TASK INSTRUCTIONS - Copy the data as given. No line may be skipped.

:: DATASET RECORDS

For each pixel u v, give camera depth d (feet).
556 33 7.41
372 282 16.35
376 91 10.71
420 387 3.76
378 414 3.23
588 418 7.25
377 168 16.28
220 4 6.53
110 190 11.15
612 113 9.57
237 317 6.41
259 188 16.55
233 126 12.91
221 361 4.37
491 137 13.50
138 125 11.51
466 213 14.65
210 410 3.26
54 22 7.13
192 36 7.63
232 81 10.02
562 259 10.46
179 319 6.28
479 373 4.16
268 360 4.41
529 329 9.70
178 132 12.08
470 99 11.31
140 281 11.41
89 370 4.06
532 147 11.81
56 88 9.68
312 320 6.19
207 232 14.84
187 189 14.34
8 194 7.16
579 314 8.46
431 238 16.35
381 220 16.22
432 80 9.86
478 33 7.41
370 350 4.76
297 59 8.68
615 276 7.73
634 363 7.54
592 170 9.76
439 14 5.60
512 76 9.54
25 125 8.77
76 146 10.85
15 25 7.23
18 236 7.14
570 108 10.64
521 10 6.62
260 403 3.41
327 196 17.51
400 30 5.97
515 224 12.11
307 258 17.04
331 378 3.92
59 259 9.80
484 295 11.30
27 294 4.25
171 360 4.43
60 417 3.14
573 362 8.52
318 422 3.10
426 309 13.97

::::

RESPONSE TO THE EXERCISE -
For each pixel u v, give camera depth d (feet).
556 33 7.41
372 282 16.35
376 91 10.71
420 387 3.76
378 414 3.23
588 418 7.25
377 168 16.28
220 4 6.53
110 190 11.15
612 113 9.57
237 317 6.41
259 188 16.55
233 126 12.91
221 361 4.37
491 137 13.50
138 125 11.51
466 213 14.65
210 410 3.26
54 22 7.13
192 36 7.63
232 81 10.02
562 259 10.46
179 319 6.28
479 373 4.16
268 360 4.41
529 329 9.70
178 132 12.08
470 99 11.31
140 281 11.41
89 370 4.06
532 147 11.81
56 88 9.68
312 320 6.19
207 232 14.84
187 189 14.34
8 194 7.16
579 314 8.46
431 238 16.35
381 220 16.22
432 80 9.86
478 33 7.41
370 350 4.76
297 59 8.68
615 276 7.73
634 363 7.54
592 170 9.76
439 14 5.60
512 76 9.54
25 125 8.77
76 146 10.85
15 25 7.23
18 236 7.14
570 108 10.64
521 10 6.62
260 403 3.41
327 196 17.51
400 30 5.97
515 224 12.11
307 258 17.04
331 378 3.92
59 259 9.80
484 295 11.30
27 294 4.25
171 360 4.43
60 417 3.14
573 362 8.52
318 422 3.10
426 309 13.97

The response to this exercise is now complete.